Applications in Neuroimaging
BMR was originally developed for and has had its greatest impact in computational neuroimaging. In DCM, each model specifies a hypothesis about directed neural connections between brain regions. The full model includes all candidate connections, and reduced models "switch off" subsets by replacing their priors with shrinkage priors centred tightly on zero. BMR computes the evidence for each reduced model, and Bayesian Model Averaging over the reduced set yields robust posterior estimates of connection strengths.
Historical Development
Penny et al. introduced the concept of comparing DCM models through prior changes, laying groundwork for BMR.
Friston and Penny formalized Bayesian Model Reduction, proving the evidence identity and demonstrating its use for exhaustive model comparison in DCM.
Friston, Litvak, et al. extended BMR to hierarchical (parametric empirical Bayes) settings, enabling group-level inference with automatic model reduction at both individual and group levels.
BMR has been adopted in pharmacological modelling, computational psychiatry, and generalized to non-Gaussian settings through variational approximations.
Assumptions and Limitations
BMR requires that reduced models share the same likelihood as the full model — only the prior differs.
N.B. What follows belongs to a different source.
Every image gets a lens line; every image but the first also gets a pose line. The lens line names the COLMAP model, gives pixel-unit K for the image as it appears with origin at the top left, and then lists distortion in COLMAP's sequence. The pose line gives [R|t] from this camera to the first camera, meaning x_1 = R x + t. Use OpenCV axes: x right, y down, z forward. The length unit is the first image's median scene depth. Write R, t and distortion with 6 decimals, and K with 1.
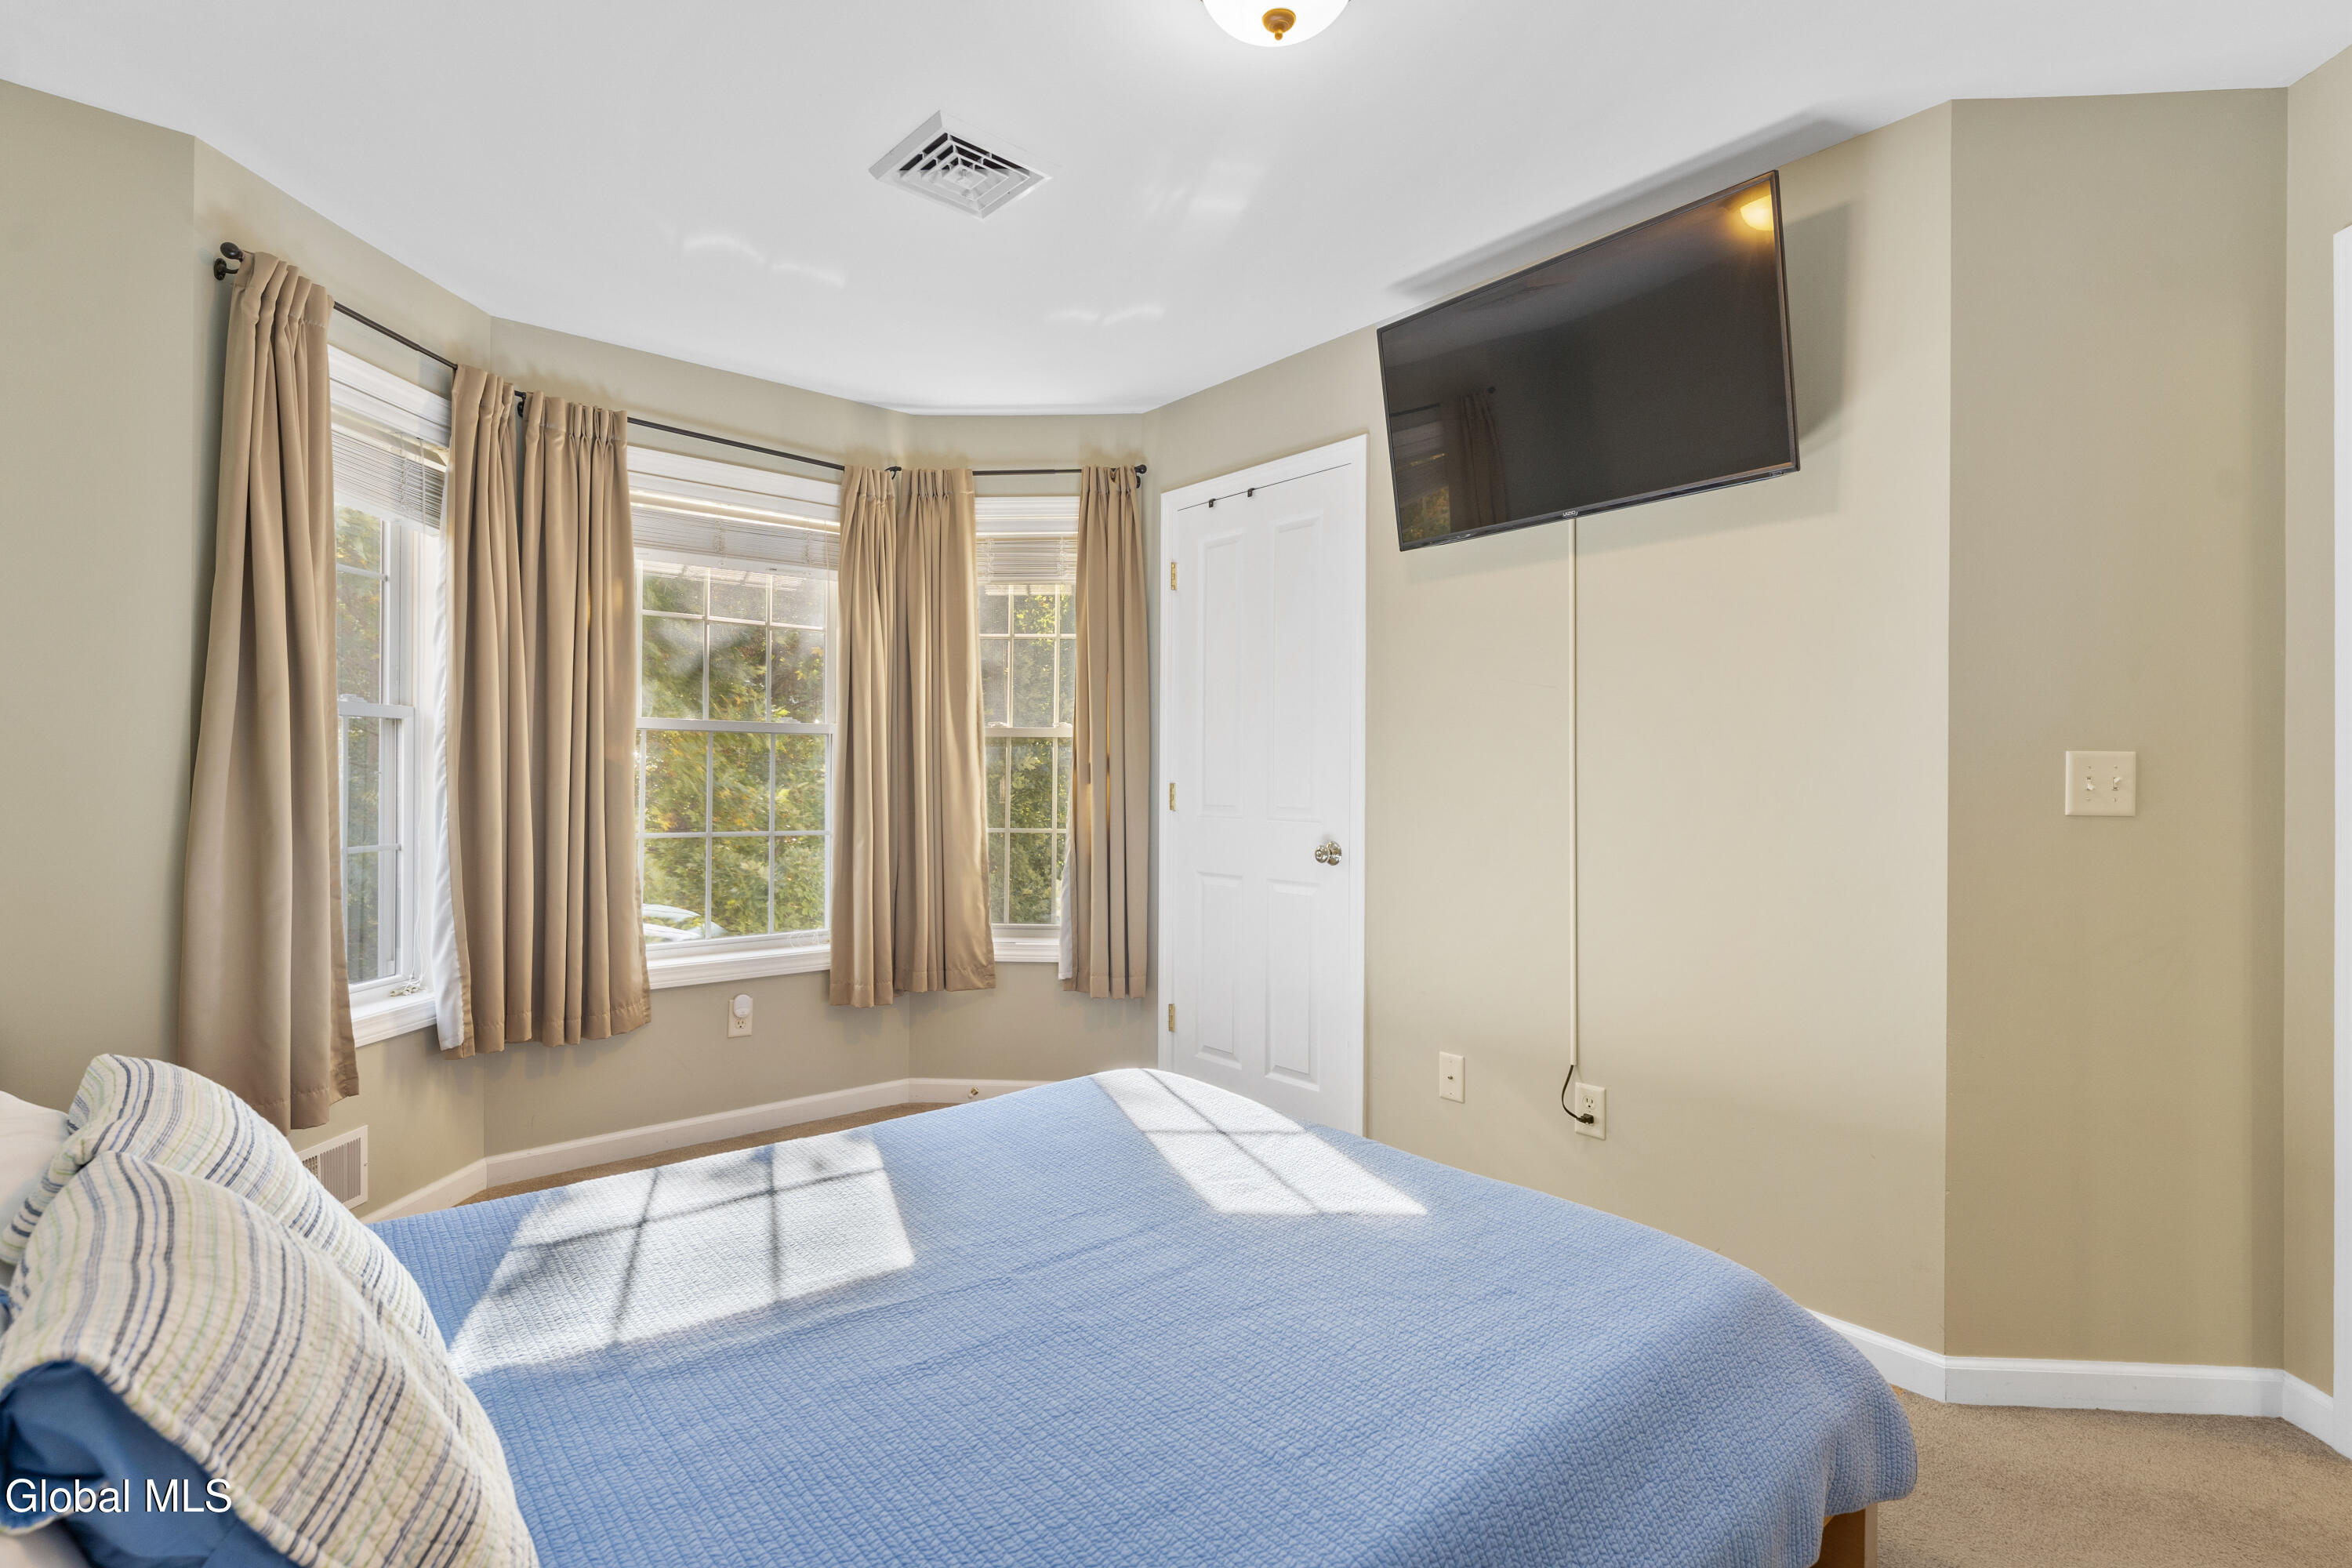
lens RADIAL K [[1114.6, 0, 1178.3], [0, 1114.6, 783.9], [0, 0, 1]] dist [0.003356, -0.000052]
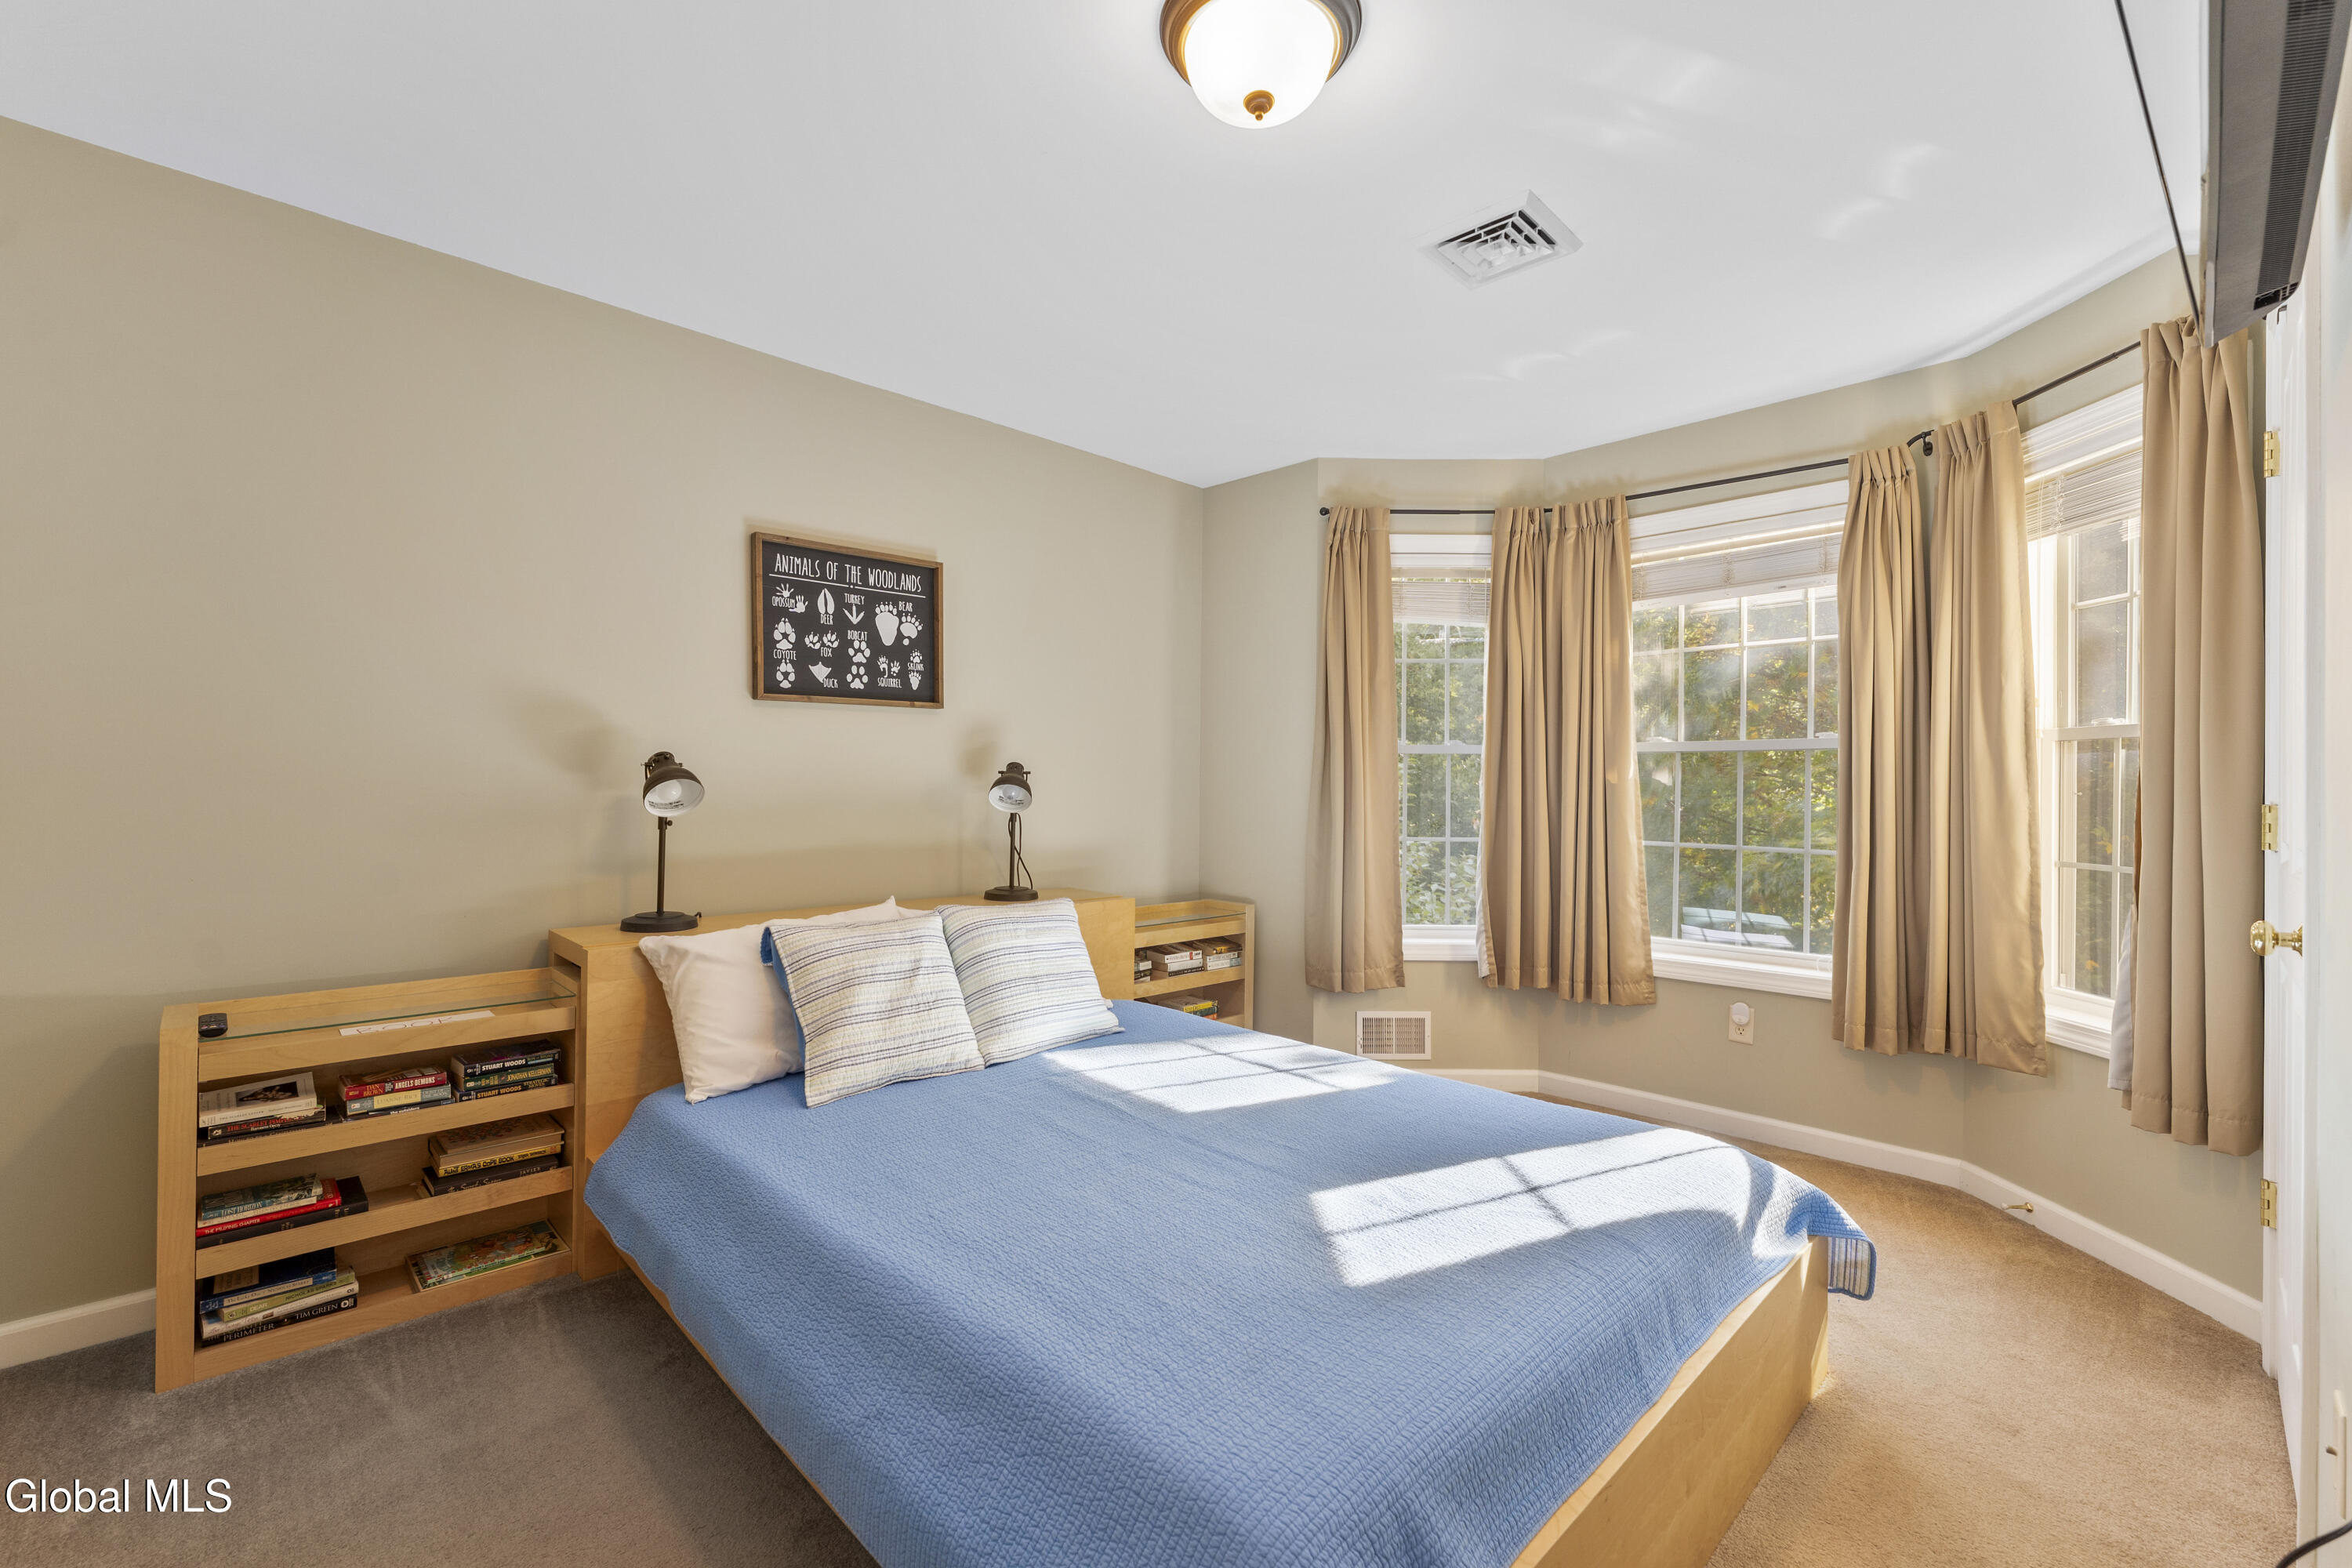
lens RADIAL K [[1001.8, 0, 1178.8], [0, 1001.8, 786.2], [0, 0, 1]] dist [-0.002001, -0.000018]
pose [[0.063147, -0.009178, -0.997962, 0.577269], [-0.011448, 0.999885, -0.009920, 0.002246], [0.997939, 0.012051, 0.063035, 0.467638]]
This is naturally satisfied when "reducing" means tightening or shifting priors on a subset of parameters. The accuracy of BMR depends on the quality of the full model's posterior approximation; if the full posterior is poorly estimated, BMR inherits those errors. Additionally, the Gaussian approximation used in practice may be inadequate for strongly non-Gaussian posteriors.
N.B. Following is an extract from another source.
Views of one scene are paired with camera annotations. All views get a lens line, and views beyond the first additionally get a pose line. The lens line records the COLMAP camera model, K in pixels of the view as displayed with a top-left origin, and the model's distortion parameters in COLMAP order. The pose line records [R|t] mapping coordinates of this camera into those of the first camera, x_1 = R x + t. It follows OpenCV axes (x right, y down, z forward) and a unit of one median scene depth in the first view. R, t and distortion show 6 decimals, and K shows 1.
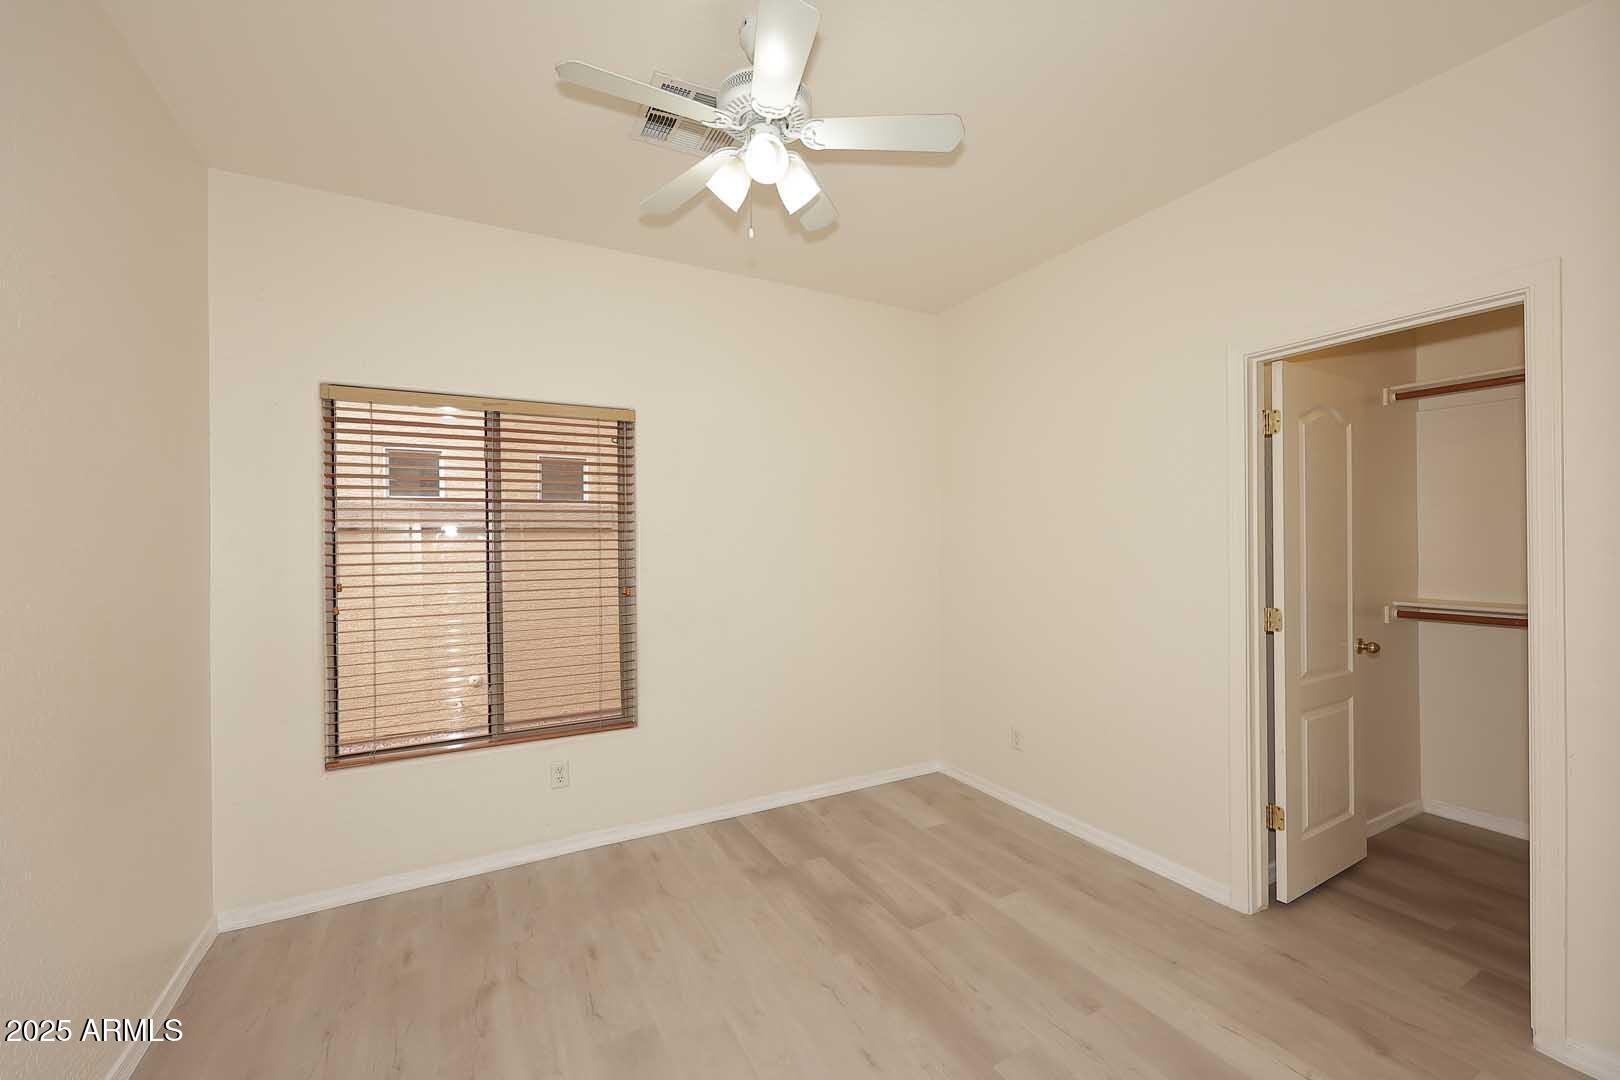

"Bayesian Model Reduction turns the problem of model comparison on its head: instead of fitting many models, fit one model well and analytically derive the rest."— Karl Friston, 2016
Worked Example: Reducing a Regression Model via Savage-Dickey Ratios
A full model has 5 regression coefficients. We use Bayesian Model Reduction to determine which parameters can be set to zero without losing evidence, by computing Savage-Dickey density ratios analytically from the full model's posterior.
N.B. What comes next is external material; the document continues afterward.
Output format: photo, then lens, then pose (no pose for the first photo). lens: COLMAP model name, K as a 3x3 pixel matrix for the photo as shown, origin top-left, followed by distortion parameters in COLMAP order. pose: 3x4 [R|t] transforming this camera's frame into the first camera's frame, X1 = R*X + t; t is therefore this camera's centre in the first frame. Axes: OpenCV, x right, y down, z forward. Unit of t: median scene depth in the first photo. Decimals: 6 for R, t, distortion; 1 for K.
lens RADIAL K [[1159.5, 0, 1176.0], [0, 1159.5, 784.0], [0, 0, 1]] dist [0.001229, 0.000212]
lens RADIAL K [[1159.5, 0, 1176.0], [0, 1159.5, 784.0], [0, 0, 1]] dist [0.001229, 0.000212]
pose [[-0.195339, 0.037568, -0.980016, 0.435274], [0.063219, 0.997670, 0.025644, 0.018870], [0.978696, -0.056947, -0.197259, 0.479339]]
β₂ = 0.15 (SE = 0.08) — small effect
β₃ = 1.80 (SE = 0.90) — moderate effect
β₄ = −0.05 (SE = 0.03) — negligible
β₅ = 0.02 (SE = 0.01) — negligible
Prior: each βⱼ ~ N(0, 10)
Step 1: Savage-Dickey Ratio BF(reduced) BF = p(βⱼ = 0 | data, full) / p(βⱼ = 0 | prior)
For β₁: p(0|data) = N(0; 2.50, 1.25²) = 0.0513, p(0|prior) = 0.1261
BF₁ = 0.0513/0.1261 = 0.41 → Keep (BF < 1)
For β₄: p(0|data) = N(0; −0.05, 0.03²) = 1.48, p(0|prior) = 0.1261
BF₄ = 1.48/0.1261 = 11.74 → Drop (BF > 1)
Step 2: Results β₁: BF = 0.41 → Keep (strong effect)
β₂: BF = 0.65 → Keep (borderline)
β₃: BF = 0.48 → Keep (moderate effect)
β₄: BF = 11.74 → Drop (negligible)
β₅: BF = 18.22 → Drop (negligible)
BMR identifies β₄ and β₅ as removable — their Savage-Dickey BFs (11.7 and 18.2) strongly favor the reduced model. Critically, BMR achieves this without refitting the reduced models. The entire analysis uses only the full model's posterior, saving enormous computation when comparing many nested model variants. The reduced model retains {β₁, β₂, β₃} — a 40% reduction in parameters with analytical certainty.